With the Belt and Road Initiative, Chinese government is vigorously promoting the “go global” strategy for domestic enterprises. In such process, the export credit insurance is particularly needed to protect Chinese companies’ lawful interests when going abroad. However, in practice, there are many disputes arising out of or related to the export credit insurance, main issues such as objection to jurisdiction, the authenticity of the underlying transactions, validity of standard clauses, credit limits, amortization, premium payment, etc. The article hereby, from a Chinese law perspective, particularly focuses on the applicable law of export credit insurance disputes and the validity of the pre-dispute arbitration/litigation clause as a standard clause.

1.Applciabel law to disputes over export credit insurance

In the above case, the court decision was mainly based on the Insurance Law. However, the Insurance Law is supposed to regulate the commercial insurance, while the export credit insurance is a policy-based insurance rather than pure commercial insurance. Therefore, there are disputes over whether the Insurance Law shall apply to export credit insurance contracts.

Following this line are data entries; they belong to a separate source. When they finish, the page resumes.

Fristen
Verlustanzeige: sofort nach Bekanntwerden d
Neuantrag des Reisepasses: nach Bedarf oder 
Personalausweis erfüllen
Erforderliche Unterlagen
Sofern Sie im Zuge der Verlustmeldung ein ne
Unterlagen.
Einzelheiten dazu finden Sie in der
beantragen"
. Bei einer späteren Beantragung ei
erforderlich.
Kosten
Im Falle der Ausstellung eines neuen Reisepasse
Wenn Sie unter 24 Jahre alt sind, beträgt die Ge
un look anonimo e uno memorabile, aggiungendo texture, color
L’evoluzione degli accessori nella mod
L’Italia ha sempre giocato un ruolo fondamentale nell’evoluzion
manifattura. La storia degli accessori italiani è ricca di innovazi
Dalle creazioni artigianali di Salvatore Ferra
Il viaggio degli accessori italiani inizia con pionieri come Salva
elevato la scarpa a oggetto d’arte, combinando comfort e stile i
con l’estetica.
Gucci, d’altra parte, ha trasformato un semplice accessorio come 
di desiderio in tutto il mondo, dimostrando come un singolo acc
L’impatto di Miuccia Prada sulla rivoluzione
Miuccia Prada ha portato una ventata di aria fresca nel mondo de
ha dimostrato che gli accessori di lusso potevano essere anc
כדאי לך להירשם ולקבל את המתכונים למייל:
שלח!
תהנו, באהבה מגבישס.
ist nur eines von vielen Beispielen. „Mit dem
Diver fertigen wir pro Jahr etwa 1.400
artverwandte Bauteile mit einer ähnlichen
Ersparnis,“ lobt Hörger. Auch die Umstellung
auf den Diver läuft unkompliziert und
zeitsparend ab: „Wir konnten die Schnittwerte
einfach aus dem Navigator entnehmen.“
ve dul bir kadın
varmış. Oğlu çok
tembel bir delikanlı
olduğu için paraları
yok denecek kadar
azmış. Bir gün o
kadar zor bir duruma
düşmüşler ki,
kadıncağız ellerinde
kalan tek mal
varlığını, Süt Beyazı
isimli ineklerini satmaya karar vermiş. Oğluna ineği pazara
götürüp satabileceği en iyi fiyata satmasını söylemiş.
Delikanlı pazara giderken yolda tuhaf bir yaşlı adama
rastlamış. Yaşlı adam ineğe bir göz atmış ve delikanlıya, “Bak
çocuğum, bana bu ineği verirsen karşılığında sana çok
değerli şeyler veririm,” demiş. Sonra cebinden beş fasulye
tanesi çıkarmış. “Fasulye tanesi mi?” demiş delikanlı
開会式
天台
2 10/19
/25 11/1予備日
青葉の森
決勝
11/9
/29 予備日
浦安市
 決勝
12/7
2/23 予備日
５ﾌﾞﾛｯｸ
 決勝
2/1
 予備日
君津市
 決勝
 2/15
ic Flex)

At present, it is prevailed that the Official Reply of the Supreme People's Court to Issues concerning the Application of Relevant Laws in the Trial of Cases Involving Disputes over Export Credit Insurance Contracts (“Reply”) acknowledges that the Insurance Law shall regulate export credit insurance. The Reply confirms that "the Insurance Law does not specify the applicable law to export credit insurance contracts. In view of the particularity of export credit insurance, however, a People’s Court may refer to relevant provisions of the Insurance Law when hearing cases of export credit insurance contract disputes; if there are agreements otherwise in the export credit insurance contracts, such agreements shall prevail.”

As a result, in practice, while giving priority to the contract terms, a court will still refer to the Insurance Law when reviewing an export credit insurance contract. Therefore, the parties to an export credit insurance contract shall, when concluding the contract, pay attention to the mandatory provisions of the Insurance Law so as to avoid the invalidity of the contract.

2. The validity of a pre-dispute arbitration/litigation clause as a standard clause

Where an insurance contract contains a pre-dispute arbitration/litigation clause, the insurer often refuses to assess the loss on the ground that the insured has not sought arbitration or litigation in advance. In such disputes, the insured often claims that the pre-dispute arbitration/litigation clause aggravates its burden, which constitutes an invalid standard clause in accordance with Article 19 of the Insurance Law.

In judicial practice, it is often seen that courts have confirmed that such clauses comply with the special nature (i.e. policy and externality) of the export credit insurance business and that such clauses are only procedural agreements which do not impair the substantive rights of the insured. Whereas Article 19 of the Insurance Law only prohibits the insurer under a standard contract from restricting or excluding the substantive rights of the policyholder, it should not arbitrarily apply Article 19 of the Insurance Law to deny the validity of a pre-dispute arbitration/litigation clause.

Furthermore, it is noteworthy that in this case the court placed emphasis on judicial modesty, holding that when there were several insurance companies available in the market for a policyholder to choose from, the problem could be solved by market force as long as the relevant terms were not obviously unfair. Such judicial attitude has critical reference value for courts, arbitrators and parties.

In practice, a policyholder or an insured needs to pay attention to the relevant pre-dispute arbitration/litigation clauses in the process of claim settlement and treat the issue on a caseby-case basis—When the loss should be assessed through the pre-dispute procedure as prescribed in the pre-dispute arbitration/litigation clause, the agreement should be followed and the claim settlement should be made after the pre-dispute procedures have been completed. When the facts are clear and there is no dispute as specified under the predispute arbitration/litigation clause, compensation should be made directly in accordance with the insurance clause.